▸ Task instructions:
Which lines in the entries below contain the string "edge"? Collect each of them, copied in full and unchanged.
---------- Entries provided ----------
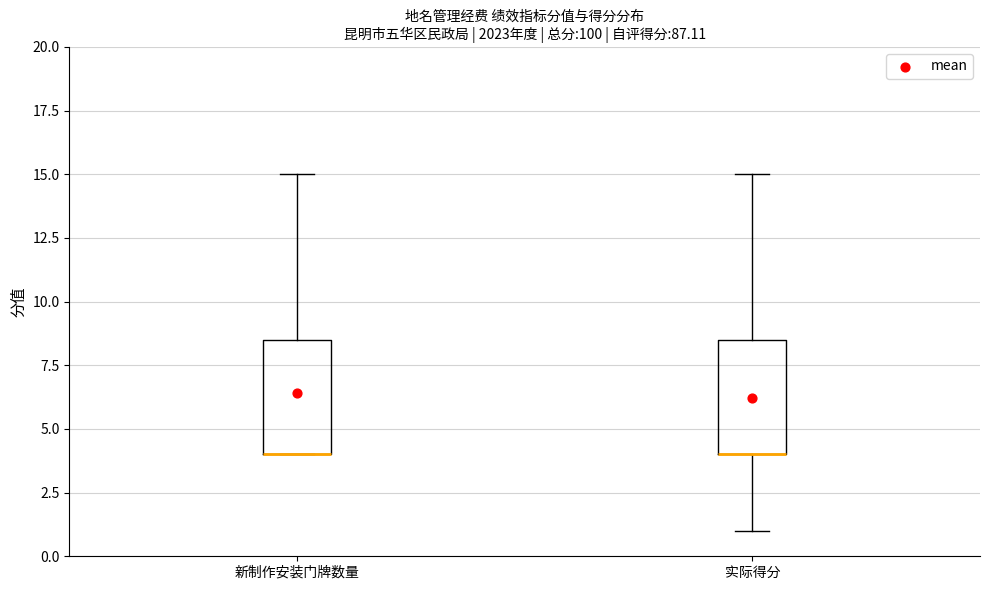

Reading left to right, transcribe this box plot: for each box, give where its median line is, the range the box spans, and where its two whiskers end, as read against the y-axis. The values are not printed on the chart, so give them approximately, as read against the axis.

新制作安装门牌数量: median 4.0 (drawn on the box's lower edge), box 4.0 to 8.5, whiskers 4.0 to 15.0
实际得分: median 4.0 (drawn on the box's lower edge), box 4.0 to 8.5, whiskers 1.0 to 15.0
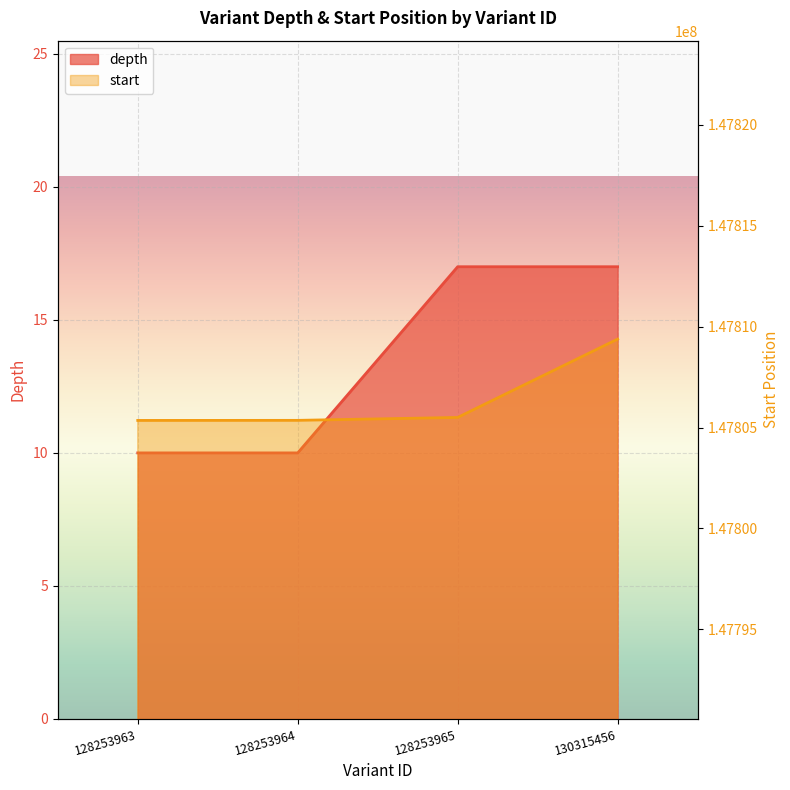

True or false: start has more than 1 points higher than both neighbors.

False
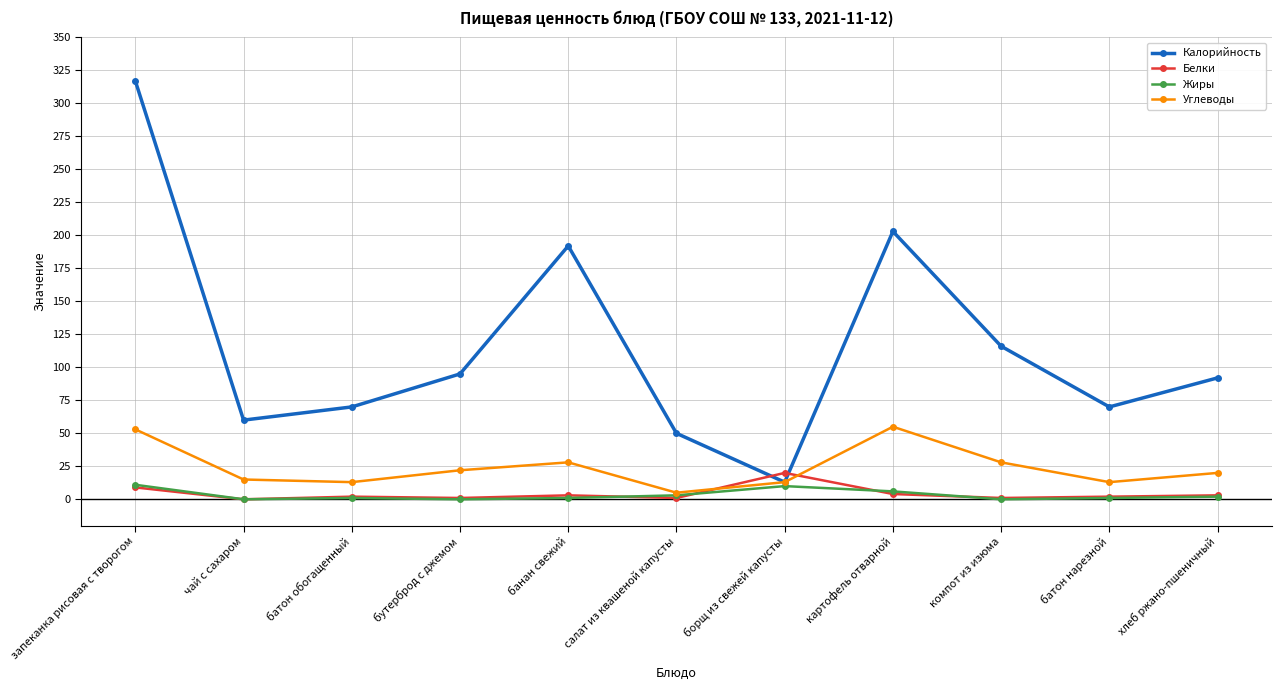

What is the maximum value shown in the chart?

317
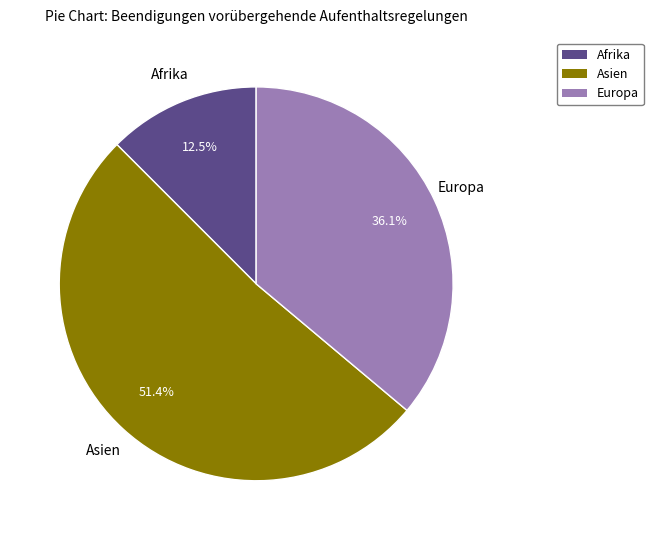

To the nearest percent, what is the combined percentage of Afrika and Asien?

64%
----------
▸ Result of the task:
新制作安装门牌数量: median 4.0 (drawn on the box's lower edge), box 4.0 to 8.5, whiskers 4.0 to 15.0
实际得分: median 4.0 (drawn on the box's lower edge), box 4.0 to 8.5, whiskers 1.0 to 15.0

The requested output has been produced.